## WHAT NEEDS TO BE DONE
Give all of the data again exactly as written, omitting every image.

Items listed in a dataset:
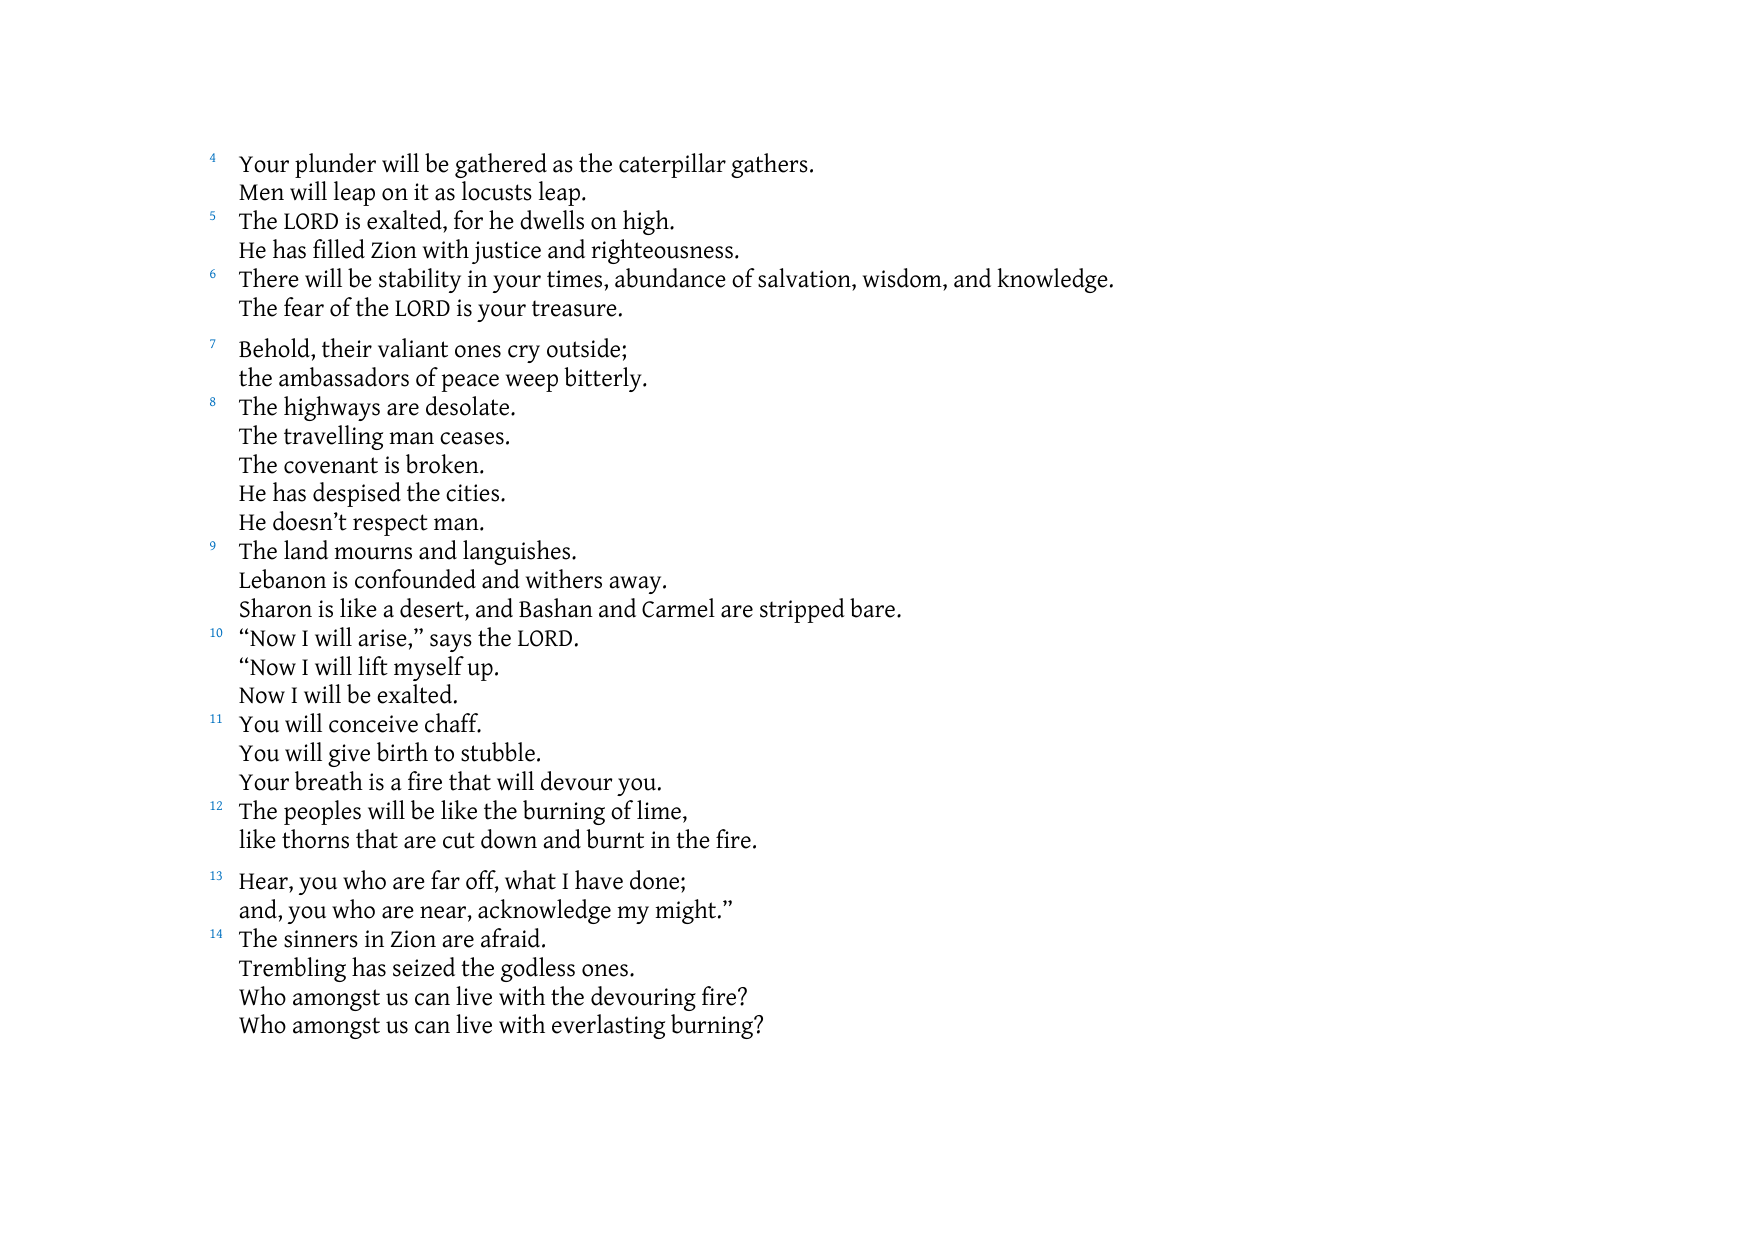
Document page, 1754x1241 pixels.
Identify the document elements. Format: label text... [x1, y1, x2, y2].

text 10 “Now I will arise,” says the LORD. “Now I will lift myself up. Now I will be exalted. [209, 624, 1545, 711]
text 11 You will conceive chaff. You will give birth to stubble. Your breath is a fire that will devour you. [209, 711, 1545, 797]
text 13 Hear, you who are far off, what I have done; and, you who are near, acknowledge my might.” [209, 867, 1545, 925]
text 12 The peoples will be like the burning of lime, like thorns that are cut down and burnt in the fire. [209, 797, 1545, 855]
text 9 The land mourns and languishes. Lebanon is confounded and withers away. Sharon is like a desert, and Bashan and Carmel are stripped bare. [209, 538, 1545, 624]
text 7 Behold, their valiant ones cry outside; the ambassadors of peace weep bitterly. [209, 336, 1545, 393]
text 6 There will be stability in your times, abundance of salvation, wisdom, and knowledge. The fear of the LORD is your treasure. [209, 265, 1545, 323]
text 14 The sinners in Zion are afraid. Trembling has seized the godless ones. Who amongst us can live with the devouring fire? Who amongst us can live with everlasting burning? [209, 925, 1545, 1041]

## YOUR RESPONSE
Document page, 1754x1241 pixels.
Identify the document elements. Format: label text... [x1, y1, x2, y2].

text 10 “Now I will arise,” says the LORD. “Now I will lift myself up. Now I will be exalted. [209, 624, 1545, 711]
text 11 You will conceive chaff. You will give birth to stubble. Your breath is a fire that will devour you. [209, 711, 1545, 797]
text 13 Hear, you who are far off, what I have done; and, you who are near, acknowledge my might.” [209, 867, 1545, 925]
text 12 The peoples will be like the burning of lime, like thorns that are cut down and burnt in the fire. [209, 797, 1545, 855]
text 9 The land mourns and languishes. Lebanon is confounded and withers away. Sharon is like a desert, and Bashan and Carmel are stripped bare. [209, 538, 1545, 624]
text 7 Behold, their valiant ones cry outside; the ambassadors of peace weep bitterly. [209, 336, 1545, 393]
text 6 There will be stability in your times, abundance of salvation, wisdom, and knowledge. The fear of the LORD is your treasure. [209, 265, 1545, 323]
text 14 The sinners in Zion are afraid. Trembling has seized the godless ones. Who amongst us can live with the devouring fire? Who amongst us can live with everlasting burning? [209, 925, 1545, 1041]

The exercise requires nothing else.